ERC et CCN mobilisent pour le changement de la Constitution

 

Le débat sur le changement de la Constitution prend de l’ampleur en République Démocratique du Congo. Sujet sensible, il divise de plus en plus les confessions religieuses : certaines soutiennent la réforme de la loi fondamentale, tandis que d’autres s’y opposent farouchement.
Dans ce contexte, l’Église du Réveil du Congo (ERC), dirigée par l’évêque Ejiba Yamapia, et la Coalition Citoyenne pour la Nation (CCN) ont annoncé l’organisation d’une grande marche citoyenne pacifique le vendredi 5 juin 2026 à Kinshasa, ainsi que dans plusieurs provinces du pays.
UNE MOBILISATION POUR « LA VOLONTE SOUVERAINE DU PEUPLE »
Dans un communiqué publié le 18 mai 2026, cette plateforme regroupant des forces citoyennes, patriotiques, spirituelles et sociales affirme vouloir soutenir le processus de réforme constitutionnelle « fondé sur la volonté souveraine du peuple congolais ». Selon la CCN, cette mobilisation vise à permettre aux Congolais de « reprendre démocratiquement la parole » face aux défis sécuritaires, institutionnels, politiques, sociaux et économiques qui menacent l’avenir du pays.

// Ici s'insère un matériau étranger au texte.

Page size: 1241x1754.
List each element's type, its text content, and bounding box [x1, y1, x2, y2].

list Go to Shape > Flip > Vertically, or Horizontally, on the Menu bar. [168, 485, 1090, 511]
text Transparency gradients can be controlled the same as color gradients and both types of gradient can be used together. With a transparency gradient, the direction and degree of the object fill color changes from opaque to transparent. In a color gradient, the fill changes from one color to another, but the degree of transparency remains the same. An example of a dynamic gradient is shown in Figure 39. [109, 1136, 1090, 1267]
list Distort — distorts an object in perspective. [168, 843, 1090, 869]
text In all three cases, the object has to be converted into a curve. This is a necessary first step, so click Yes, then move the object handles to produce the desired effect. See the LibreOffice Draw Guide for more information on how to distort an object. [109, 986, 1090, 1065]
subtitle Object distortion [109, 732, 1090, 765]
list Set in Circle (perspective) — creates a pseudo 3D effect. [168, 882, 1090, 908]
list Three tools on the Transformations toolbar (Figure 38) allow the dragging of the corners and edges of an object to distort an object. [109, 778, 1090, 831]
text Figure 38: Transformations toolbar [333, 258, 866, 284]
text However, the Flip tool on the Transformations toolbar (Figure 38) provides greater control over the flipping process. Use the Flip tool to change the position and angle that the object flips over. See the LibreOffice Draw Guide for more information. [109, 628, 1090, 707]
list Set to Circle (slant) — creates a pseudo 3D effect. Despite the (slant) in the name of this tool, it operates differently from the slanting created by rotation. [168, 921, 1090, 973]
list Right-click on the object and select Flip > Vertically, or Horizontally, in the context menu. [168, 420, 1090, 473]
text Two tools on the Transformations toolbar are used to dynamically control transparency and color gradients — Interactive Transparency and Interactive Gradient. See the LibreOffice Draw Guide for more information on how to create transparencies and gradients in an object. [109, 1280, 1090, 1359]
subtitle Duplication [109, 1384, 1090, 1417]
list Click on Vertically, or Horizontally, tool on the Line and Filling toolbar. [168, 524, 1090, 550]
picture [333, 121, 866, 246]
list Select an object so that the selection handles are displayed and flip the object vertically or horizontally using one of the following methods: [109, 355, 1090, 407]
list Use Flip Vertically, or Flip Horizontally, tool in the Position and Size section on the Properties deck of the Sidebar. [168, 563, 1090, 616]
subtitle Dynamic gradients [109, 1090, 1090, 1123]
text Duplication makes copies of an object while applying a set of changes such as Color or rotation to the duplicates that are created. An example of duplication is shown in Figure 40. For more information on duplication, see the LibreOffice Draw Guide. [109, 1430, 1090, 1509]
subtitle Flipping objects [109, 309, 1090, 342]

UNE OPPOSITION RELIGIEUSE ET POLITIQUE
En revanche, l’opposition s’aligne sur la position de l’Église du Christ au Congo (ECC) et de la Conférence Épiscopale Nationale du Congo (CENCO), qui rejettent toute modification de la loi fondamentale. Ces institutions religieuses entendent barrer la route à un changement qu’elles jugent dangereux pour la stabilité du pays.
La marche annoncée par l’ERC et la CCN s’inscrit donc dans un climat de tension croissante autour de la réforme constitutionnelle, révélant une fracture profonde entre partisans et opposants au sein de la société congolaise.